LINHAS EXIBIDAS:
::::::::::
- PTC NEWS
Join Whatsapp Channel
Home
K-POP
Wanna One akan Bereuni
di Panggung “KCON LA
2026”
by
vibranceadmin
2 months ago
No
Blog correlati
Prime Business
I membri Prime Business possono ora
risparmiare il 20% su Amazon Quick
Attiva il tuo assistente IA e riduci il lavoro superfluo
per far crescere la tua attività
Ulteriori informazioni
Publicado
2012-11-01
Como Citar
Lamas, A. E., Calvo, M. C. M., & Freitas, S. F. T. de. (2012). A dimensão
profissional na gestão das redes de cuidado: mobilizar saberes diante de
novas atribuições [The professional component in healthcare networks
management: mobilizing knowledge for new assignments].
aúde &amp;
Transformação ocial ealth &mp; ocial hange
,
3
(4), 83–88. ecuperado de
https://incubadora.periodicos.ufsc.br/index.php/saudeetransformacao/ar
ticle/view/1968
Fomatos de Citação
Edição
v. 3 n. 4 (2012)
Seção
::::::::::
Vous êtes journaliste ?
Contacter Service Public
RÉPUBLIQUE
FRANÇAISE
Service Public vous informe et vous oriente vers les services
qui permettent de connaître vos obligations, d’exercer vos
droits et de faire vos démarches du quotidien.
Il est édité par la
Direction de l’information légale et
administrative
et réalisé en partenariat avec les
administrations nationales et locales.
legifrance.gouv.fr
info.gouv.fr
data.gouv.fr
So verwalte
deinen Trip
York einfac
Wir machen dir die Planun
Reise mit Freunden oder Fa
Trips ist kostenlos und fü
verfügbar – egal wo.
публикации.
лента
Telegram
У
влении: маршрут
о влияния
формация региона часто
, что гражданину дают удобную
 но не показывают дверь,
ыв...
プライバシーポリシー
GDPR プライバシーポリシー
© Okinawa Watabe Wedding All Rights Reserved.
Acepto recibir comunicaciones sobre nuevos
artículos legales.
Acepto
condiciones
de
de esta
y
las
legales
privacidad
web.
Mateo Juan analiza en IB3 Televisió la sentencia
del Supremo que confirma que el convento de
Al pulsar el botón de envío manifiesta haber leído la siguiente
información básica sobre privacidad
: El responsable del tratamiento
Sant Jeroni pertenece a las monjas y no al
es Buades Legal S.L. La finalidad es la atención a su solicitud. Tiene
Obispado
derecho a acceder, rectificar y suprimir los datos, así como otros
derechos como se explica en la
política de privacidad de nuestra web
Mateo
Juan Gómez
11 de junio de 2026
::::::::::
TAREFA A REALIZAR:
Transcreva sem nenhuma alteração o trecho que vai da linha que contém "Vous êtes journaliste ?" até a linha que contém "legifrance.gouv.fr", incluindo as duas.

RESPOSTA ABAIXO:
Vous êtes journaliste ?
Contacter Service Public
RÉPUBLIQUE
FRANÇAISE
Service Public vous informe et vous oriente vers les services
qui permettent de connaître vos obligations, d’exercer vos
droits et de faire vos démarches du quotidien.
Il est édité par la
Direction de l’information légale et
administrative
et réalisé en partenariat avec les
administrations nationales et locales.
legifrance.gouv.fr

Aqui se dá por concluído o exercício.